Die Social-Media-Plattform X stoppt vorerst die Einführung einer neuen Vergütungsregel für Creator. Sie hätte ab diesem Donnerstag gelten sollen.
Die neuen Regeln sollten stärker darauf schauen, wie viel Resonanz Beiträge beim Publikum im eigenen Land oder in der eigenen Region erzielen. Auf dieser Basis wollte X berechnen, wie viel Geld Creator bekommen.
Damit wollte X Creator davon abhalten, vor allem über die Vereinigten Staaten oder Japan zu posten. In diesen beiden Ländern hat die Plattform die meisten Nutzerinnen und Nutzer.

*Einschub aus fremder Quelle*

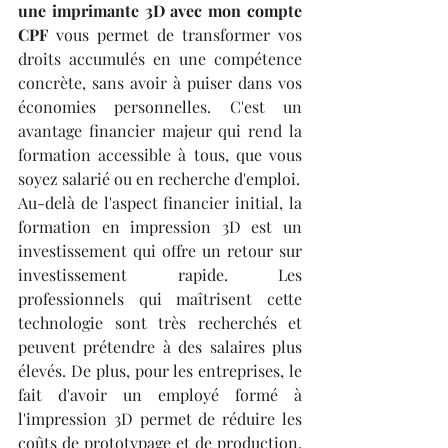
une imprimante 3D avec mon compte 
CPF
 vous permet de transformer vos 
droits accumulés en une compétence 
concrète, sans avoir à puiser dans vos 
économies personnelles. C'est un 
avantage financier majeur qui rend la 
formation accessible à tous, que vous 
soyez salarié ou en recherche d'emploi.
Au-delà de l'aspect financier initial, la 
formation en impression 3D est un 
investissement qui offre un retour sur 
investissement rapide. Les 
professionnels qui maîtrisent cette 
technologie sont très recherchés et 
peuvent prétendre à des salaires plus 
élevés. De plus, pour les entreprises, le 
fait d'avoir un employé formé à 
l'impression 3D permet de réduire les 
coûts de prototypage et de production,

Viele versuchen, das System auszutricksen und mit Beiträgen über diese Länder mehr Aufmerksamkeit zu bekommen, erklärte X-Produktchef Nikita Bier am Dienstag in einer Ankündigung (Quelle auf Englisch) auf X.
Bier verwies auf die große Menge an Inhalten über die US-Politik, die von Nutzerinnen und Nutzern außerhalb der Vereinigten Staaten stammt.
Die geplante Änderung löste weltweit Widerstand von Creator aus. Einige betonten, sie veröffentlichten Beiträge zu vielen Themen jenseits der Politik (Quelle auf Englisch) und dass die Nutzerbasis aus ihrem eigenen Land (Quelle auf Englisch) auf X ohnehin recht klein sei.
Nach einem Sturm der Kritik antwortete Elon Musk wenige Stunden nach der Ankündigung einem Nutzer auf X und schrieb (Quelle auf Englisch): „Wir stoppen das vorerst und entscheiden später neu.“
Die geplante Regeländerung ist Teil eines größeren Vorstoßes der Plattform. X will mehr Informationen über Accounts bereitstellen, um die Verbreitung von Falschinformationen zu begrenzen.
Im vergangenen November führte X im Profilbereich ein neues Feld ein. Dort steht, in welchem Land oder welcher Region ein Account ansässig ist.